** Opening DATA RECORDS block **
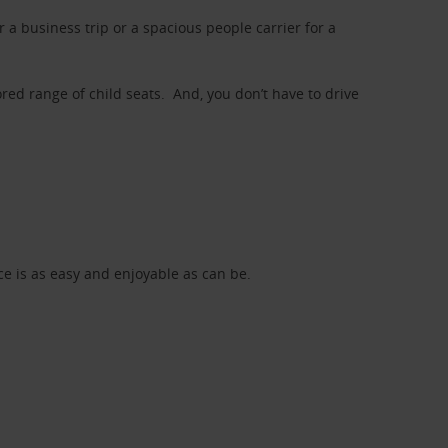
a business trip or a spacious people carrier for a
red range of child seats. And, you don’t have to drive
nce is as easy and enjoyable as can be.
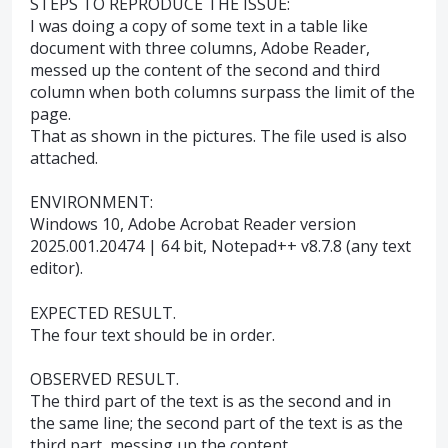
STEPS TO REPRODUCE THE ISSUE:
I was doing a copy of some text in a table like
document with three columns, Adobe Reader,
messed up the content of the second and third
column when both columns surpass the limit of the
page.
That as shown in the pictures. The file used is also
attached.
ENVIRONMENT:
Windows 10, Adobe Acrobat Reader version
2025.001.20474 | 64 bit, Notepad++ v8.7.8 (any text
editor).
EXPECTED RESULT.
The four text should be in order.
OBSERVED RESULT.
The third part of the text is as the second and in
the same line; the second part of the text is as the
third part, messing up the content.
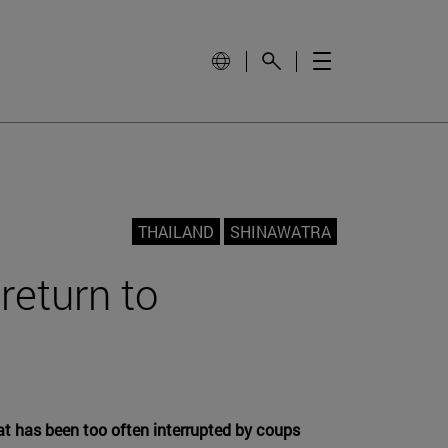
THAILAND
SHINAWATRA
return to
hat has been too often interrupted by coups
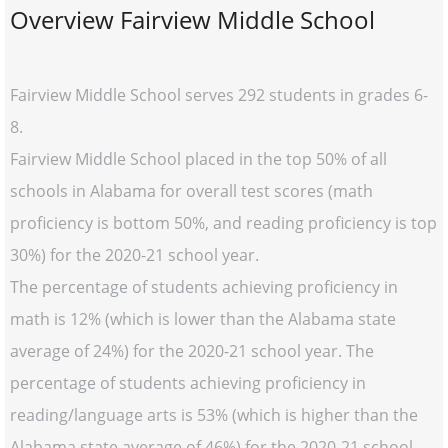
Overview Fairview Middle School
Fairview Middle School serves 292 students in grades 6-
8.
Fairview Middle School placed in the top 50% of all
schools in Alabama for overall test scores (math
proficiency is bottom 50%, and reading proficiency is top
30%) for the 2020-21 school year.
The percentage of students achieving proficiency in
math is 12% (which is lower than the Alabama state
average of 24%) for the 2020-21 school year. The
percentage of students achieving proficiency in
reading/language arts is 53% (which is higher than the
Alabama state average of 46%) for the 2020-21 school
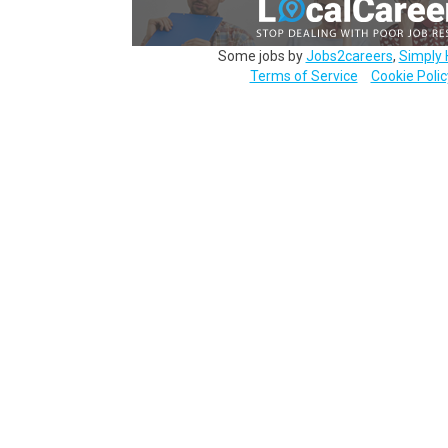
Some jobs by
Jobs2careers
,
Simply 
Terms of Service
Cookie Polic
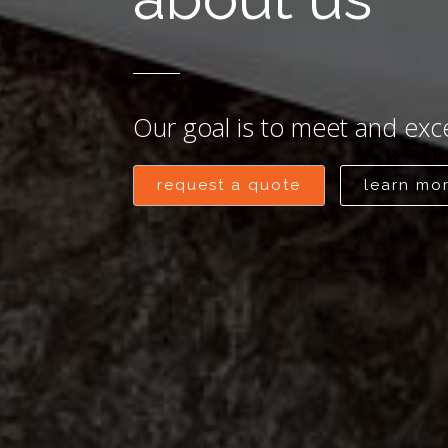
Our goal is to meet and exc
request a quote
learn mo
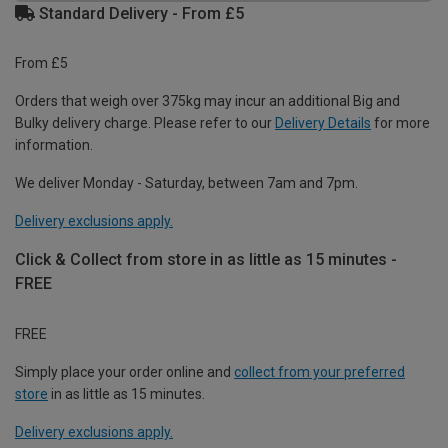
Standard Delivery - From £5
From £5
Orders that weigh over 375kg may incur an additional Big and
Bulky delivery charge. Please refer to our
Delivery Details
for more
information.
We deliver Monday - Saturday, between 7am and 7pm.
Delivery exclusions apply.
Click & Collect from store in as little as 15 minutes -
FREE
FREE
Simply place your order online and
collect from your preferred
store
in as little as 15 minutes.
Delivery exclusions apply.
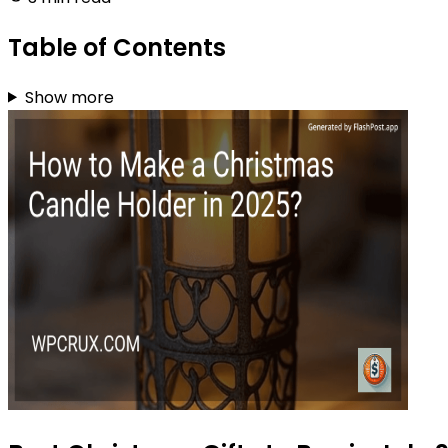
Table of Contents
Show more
** Closing DATA RECORDS block **
Find the word "math" in the entries. Copy each line that holds it.

| EXERCISE ANSWER |
schools in Alabama for overall test scores (math
math is 12% (which is lower than the Alabama state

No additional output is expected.